Problem -
Word for word, restate each of the entries below, and drop every picture.
*** Provided material
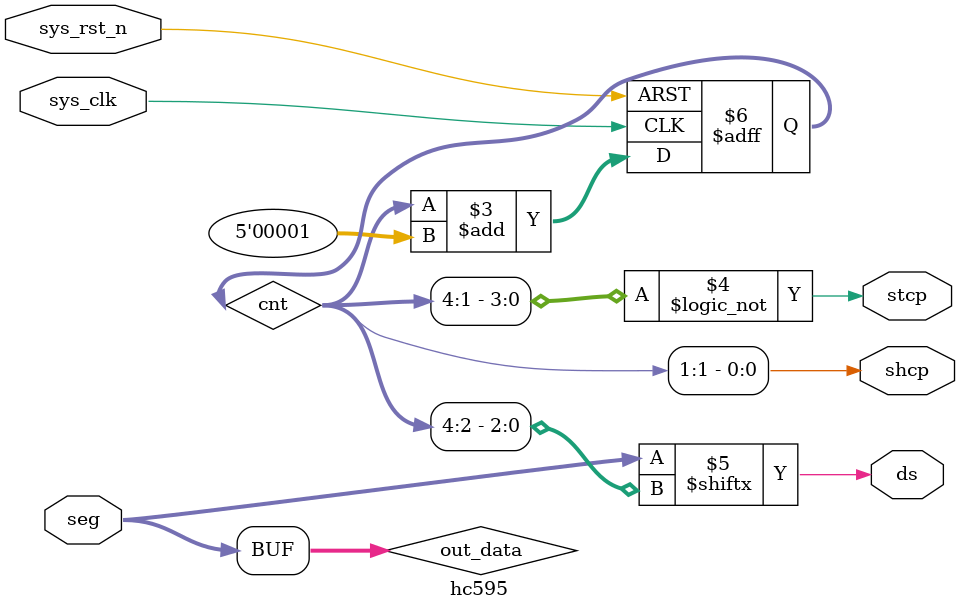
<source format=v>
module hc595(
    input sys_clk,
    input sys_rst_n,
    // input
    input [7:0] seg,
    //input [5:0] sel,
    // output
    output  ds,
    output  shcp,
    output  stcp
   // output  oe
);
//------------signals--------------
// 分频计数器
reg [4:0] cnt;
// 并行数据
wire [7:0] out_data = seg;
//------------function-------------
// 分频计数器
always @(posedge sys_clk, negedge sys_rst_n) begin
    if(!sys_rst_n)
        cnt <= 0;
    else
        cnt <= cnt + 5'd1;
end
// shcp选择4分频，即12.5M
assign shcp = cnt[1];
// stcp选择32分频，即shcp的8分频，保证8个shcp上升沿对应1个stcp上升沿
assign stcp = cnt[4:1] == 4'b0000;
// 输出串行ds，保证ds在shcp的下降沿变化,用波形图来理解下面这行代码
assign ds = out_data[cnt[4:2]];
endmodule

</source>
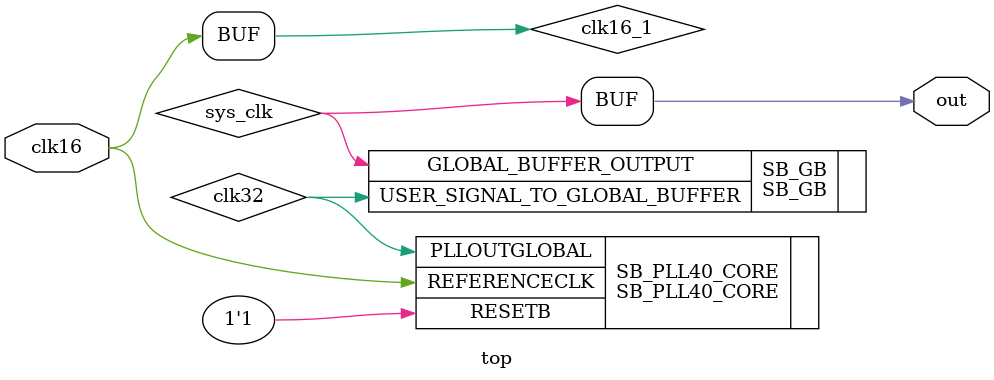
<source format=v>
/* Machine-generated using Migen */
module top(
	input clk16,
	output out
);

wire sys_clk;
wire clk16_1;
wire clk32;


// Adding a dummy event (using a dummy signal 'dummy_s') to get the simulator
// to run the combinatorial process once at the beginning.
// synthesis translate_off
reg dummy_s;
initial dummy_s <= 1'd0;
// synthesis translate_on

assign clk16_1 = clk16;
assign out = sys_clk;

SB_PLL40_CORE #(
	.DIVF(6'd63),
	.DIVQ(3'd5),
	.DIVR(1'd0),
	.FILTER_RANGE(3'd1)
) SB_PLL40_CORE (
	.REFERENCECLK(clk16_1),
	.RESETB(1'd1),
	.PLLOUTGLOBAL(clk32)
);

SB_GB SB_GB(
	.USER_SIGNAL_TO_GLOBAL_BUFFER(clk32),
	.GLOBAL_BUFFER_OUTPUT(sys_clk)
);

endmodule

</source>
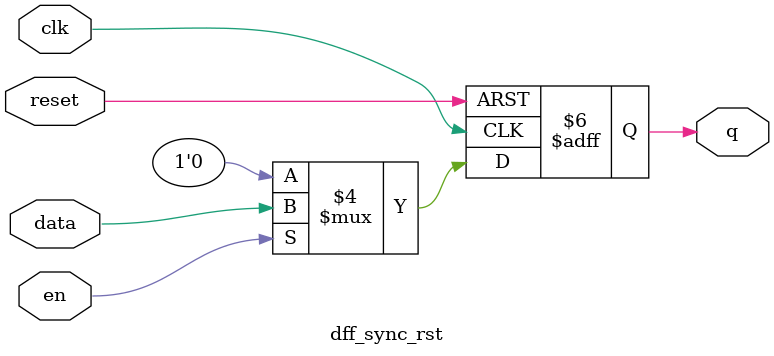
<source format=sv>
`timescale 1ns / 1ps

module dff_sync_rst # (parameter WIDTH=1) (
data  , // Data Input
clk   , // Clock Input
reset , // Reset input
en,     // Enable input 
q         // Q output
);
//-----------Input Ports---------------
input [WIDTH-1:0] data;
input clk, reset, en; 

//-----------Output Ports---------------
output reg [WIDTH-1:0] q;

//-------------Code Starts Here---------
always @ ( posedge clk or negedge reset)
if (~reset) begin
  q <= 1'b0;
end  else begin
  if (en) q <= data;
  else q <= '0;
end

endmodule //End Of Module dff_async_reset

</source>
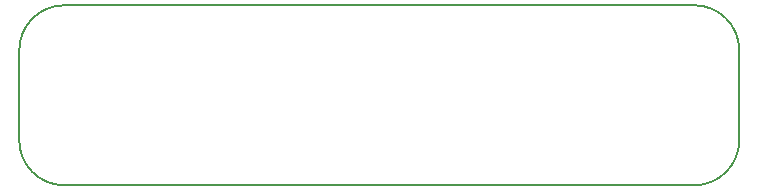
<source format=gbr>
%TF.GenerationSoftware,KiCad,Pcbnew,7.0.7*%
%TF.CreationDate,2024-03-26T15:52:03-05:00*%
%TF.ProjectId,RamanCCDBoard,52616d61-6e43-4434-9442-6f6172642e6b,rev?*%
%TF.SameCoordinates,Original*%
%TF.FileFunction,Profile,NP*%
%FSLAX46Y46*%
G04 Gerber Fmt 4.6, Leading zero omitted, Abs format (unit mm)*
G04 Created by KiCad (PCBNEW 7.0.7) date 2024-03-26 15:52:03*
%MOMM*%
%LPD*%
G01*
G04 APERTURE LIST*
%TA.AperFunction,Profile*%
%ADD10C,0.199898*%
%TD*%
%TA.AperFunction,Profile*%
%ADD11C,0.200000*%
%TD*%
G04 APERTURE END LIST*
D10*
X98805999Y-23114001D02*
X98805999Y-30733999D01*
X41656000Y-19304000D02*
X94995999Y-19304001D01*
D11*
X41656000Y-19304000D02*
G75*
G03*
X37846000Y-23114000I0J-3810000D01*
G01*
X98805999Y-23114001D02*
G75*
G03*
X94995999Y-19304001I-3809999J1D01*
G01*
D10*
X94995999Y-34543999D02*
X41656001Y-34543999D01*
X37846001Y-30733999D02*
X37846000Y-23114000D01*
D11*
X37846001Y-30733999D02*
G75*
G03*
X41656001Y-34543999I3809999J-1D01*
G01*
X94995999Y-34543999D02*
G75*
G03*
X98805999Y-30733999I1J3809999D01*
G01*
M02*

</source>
******
Solution for this task -
<source format=v>
module hc595(
    input sys_clk,
    input sys_rst_n,
    // input
    input [7:0] seg,
    //input [5:0] sel,
    // output
    output  ds,
    output  shcp,
    output  stcp
   // output  oe
);
//------------signals--------------
// 分频计数器
reg [4:0] cnt;
// 并行数据
wire [7:0] out_data = seg;
//------------function-------------
// 分频计数器
always @(posedge sys_clk, negedge sys_rst_n) begin
    if(!sys_rst_n)
        cnt <= 0;
    else
        cnt <= cnt + 5'd1;
end
// shcp选择4分频，即12.5M
assign shcp = cnt[1];
// stcp选择32分频，即shcp的8分频，保证8个shcp上升沿对应1个stcp上升沿
assign stcp = cnt[4:1] == 4'b0000;
// 输出串行ds，保证ds在shcp的下降沿变化,用波形图来理解下面这行代码
assign ds = out_data[cnt[4:2]];
endmodule

</source>
<source format=v>
/* Machine-generated using Migen */
module top(
	input clk16,
	output out
);

wire sys_clk;
wire clk16_1;
wire clk32;


// Adding a dummy event (using a dummy signal 'dummy_s') to get the simulator
// to run the combinatorial process once at the beginning.
// synthesis translate_off
reg dummy_s;
initial dummy_s <= 1'd0;
// synthesis translate_on

assign clk16_1 = clk16;
assign out = sys_clk;

SB_PLL40_CORE #(
	.DIVF(6'd63),
	.DIVQ(3'd5),
	.DIVR(1'd0),
	.FILTER_RANGE(3'd1)
) SB_PLL40_CORE (
	.REFERENCECLK(clk16_1),
	.RESETB(1'd1),
	.PLLOUTGLOBAL(clk32)
);

SB_GB SB_GB(
	.USER_SIGNAL_TO_GLOBAL_BUFFER(clk32),
	.GLOBAL_BUFFER_OUTPUT(sys_clk)
);

endmodule

</source>
<source format=sv>
`timescale 1ns / 1ps

module dff_sync_rst # (parameter WIDTH=1) (
data  , // Data Input
clk   , // Clock Input
reset , // Reset input
en,     // Enable input 
q         // Q output
);
//-----------Input Ports---------------
input [WIDTH-1:0] data;
input clk, reset, en; 

//-----------Output Ports---------------
output reg [WIDTH-1:0] q;

//-------------Code Starts Here---------
always @ ( posedge clk or negedge reset)
if (~reset) begin
  q <= 1'b0;
end  else begin
  if (en) q <= data;
  else q <= '0;
end

endmodule //End Of Module dff_async_reset

</source>
<source format=gbr>
%TF.GenerationSoftware,KiCad,Pcbnew,7.0.7*%
%TF.CreationDate,2024-03-26T15:52:03-05:00*%
%TF.ProjectId,RamanCCDBoard,52616d61-6e43-4434-9442-6f6172642e6b,rev?*%
%TF.SameCoordinates,Original*%
%TF.FileFunction,Profile,NP*%
%FSLAX46Y46*%
G04 Gerber Fmt 4.6, Leading zero omitted, Abs format (unit mm)*
G04 Created by KiCad (PCBNEW 7.0.7) date 2024-03-26 15:52:03*
%MOMM*%
%LPD*%
G01*
G04 APERTURE LIST*
%TA.AperFunction,Profile*%
%ADD10C,0.199898*%
%TD*%
%TA.AperFunction,Profile*%
%ADD11C,0.200000*%
%TD*%
G04 APERTURE END LIST*
D10*
X98805999Y-23114001D02*
X98805999Y-30733999D01*
X41656000Y-19304000D02*
X94995999Y-19304001D01*
D11*
X41656000Y-19304000D02*
G75*
G03*
X37846000Y-23114000I0J-3810000D01*
G01*
X98805999Y-23114001D02*
G75*
G03*
X94995999Y-19304001I-3809999J1D01*
G01*
D10*
X94995999Y-34543999D02*
X41656001Y-34543999D01*
X37846001Y-30733999D02*
X37846000Y-23114000D01*
D11*
X37846001Y-30733999D02*
G75*
G03*
X41656001Y-34543999I3809999J-1D01*
G01*
X94995999Y-34543999D02*
G75*
G03*
X98805999Y-30733999I1J3809999D01*
G01*
M02*

</source>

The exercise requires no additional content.